**Source passage**
Flatten nested values in a pandas DataFrame
Sometimes some columns carry a list as value. Sometimes a nested dictionary. And sometimes we want to automatically expand and flatten those lists and dictionaries into a larger dataframe.
You can use pandas.DataFrame.explode(pandas.DataFrame) on lists. This will transform the list into rows. And you can use pandas.json_normalize(pandas.DataFrame) which will transform nested dictionaries into columns. You will need to drop the column that carried the nested dictionary and merge with the flattened dataframe.
Now you only need to scan if the value of a column is either a list or a dict and apply the corresponding method to unpack the values. The following code example shows how you can automatically detect a collection type and unnest / unpack these columns.
def unpack_collection_types(df: pd.DataFrame):
"""Explodes all lists and flattens all nested dicts of a df."""
for col, data in df.iloc[0].items():
if isinstance(data, list):
df = df.explode(col, ignore_index=True)
return unpack_collection_types(df)
if isinstance(data, dict):
df_flat = pd.json_normalize(df[col])
df = df.drop(columns=[col])
df_combined = pd.merge(
df, df_flat, left_index=True, right_index=True, suffixes=('', f'({col})'))
return unpack_collection_types(df_combined)
return df

**Data excerpts**
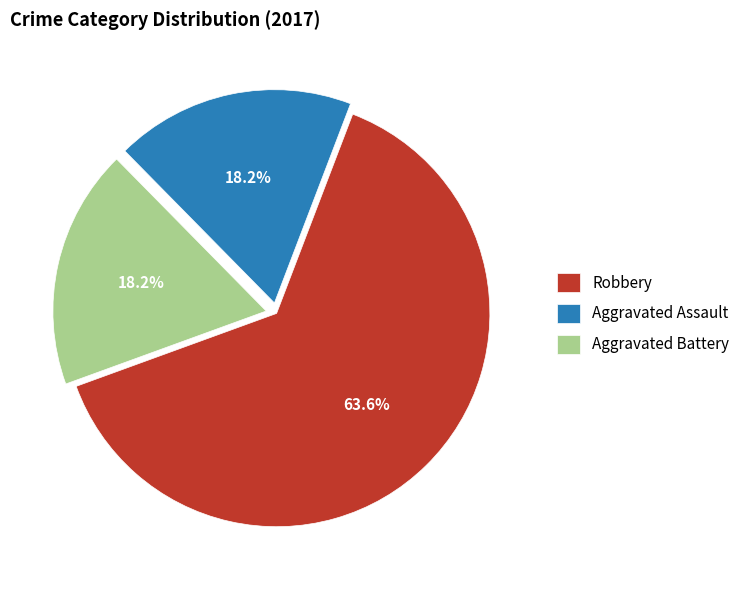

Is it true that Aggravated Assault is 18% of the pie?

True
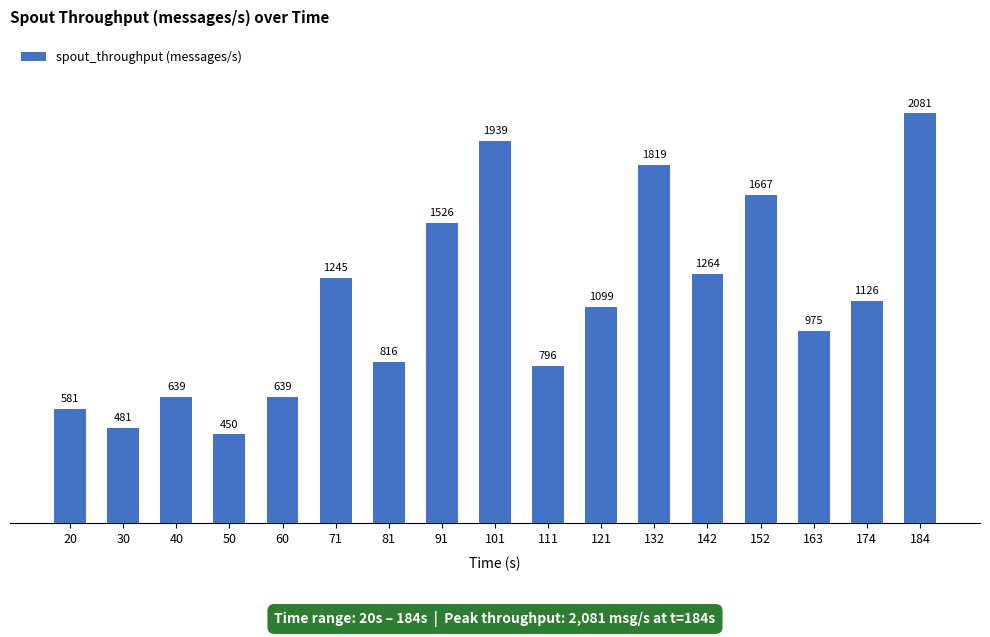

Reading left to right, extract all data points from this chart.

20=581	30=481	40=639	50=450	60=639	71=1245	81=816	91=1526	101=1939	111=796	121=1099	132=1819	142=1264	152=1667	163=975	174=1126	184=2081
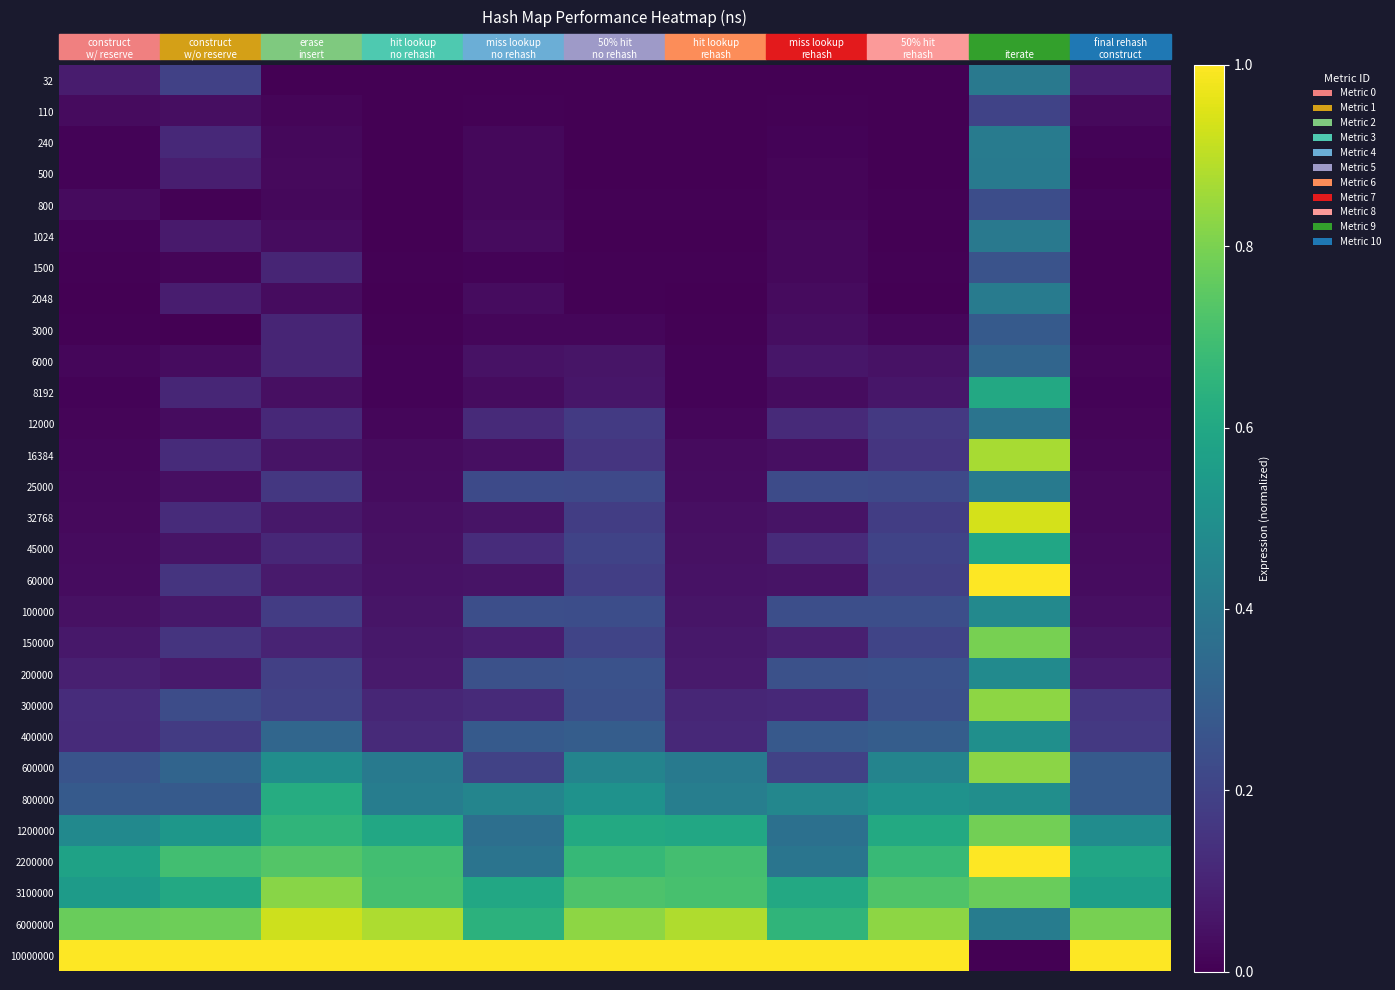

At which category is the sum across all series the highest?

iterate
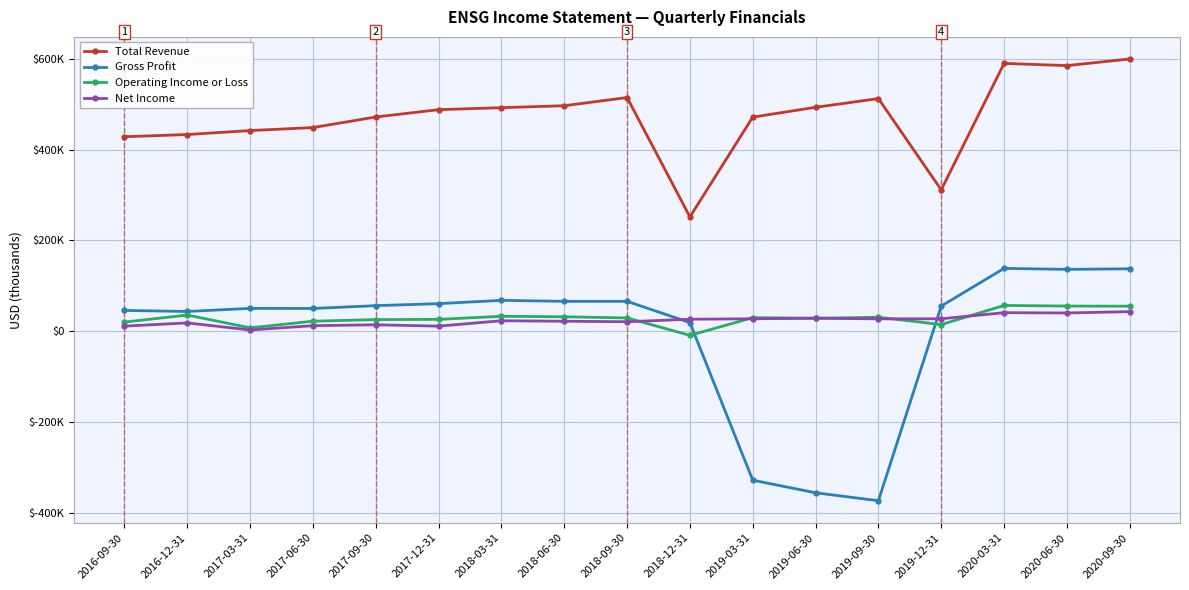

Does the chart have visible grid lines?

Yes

---

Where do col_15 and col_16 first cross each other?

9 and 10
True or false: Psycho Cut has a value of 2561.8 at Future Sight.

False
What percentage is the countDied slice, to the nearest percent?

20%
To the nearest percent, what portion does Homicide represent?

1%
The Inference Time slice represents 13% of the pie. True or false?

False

**Questions to answer**
[A] According to the pandas flattening text, what does pandas.DataFrame.explode do to a list?
[B] Edit the part of the pandas flattening text that opens with the words containing "You can use pandas.DataFrame.explode(pandas.DataFrame)" and closes with "df = df.explode(col, ignore_index=True)", replacing "flattened dataframe" with "normalized dataframe".

**Answers provided**
[A] It transforms the list into rows.

[B]
You can use pandas.DataFrame.explode(pandas.DataFrame) on lists. This will transform the list into rows. And you can use pandas.json_normalize(pandas.DataFrame) which will transform nested dictionaries into columns. You will need to drop the column that carried the nested dictionary and merge with the normalized dataframe.
Now you only need to scan if the value of a column is either a list or a dict and apply the corresponding method to unpack the values. The following code example shows how you can automatically detect a collection type and unnest / unpack these columns.
def unpack_collection_types(df: pd.DataFrame):
"""Explodes all lists and flattens all nested dicts of a df."""
for col, data in df.iloc[0].items():
if isinstance(data, list):
df = df.explode(col, ignore_index=True)